A faithful copy of the entire listing is what is needed.

Available data:
○ ○ ○
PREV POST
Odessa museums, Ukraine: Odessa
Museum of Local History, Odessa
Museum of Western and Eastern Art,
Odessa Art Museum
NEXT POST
○ ○ ○
Solution for this exercise:
PREV POST
Odessa museums, Ukraine: Odessa
Museum of Local History, Odessa
Museum of Western and Eastern Art,
Odessa Art Museum
NEXT POST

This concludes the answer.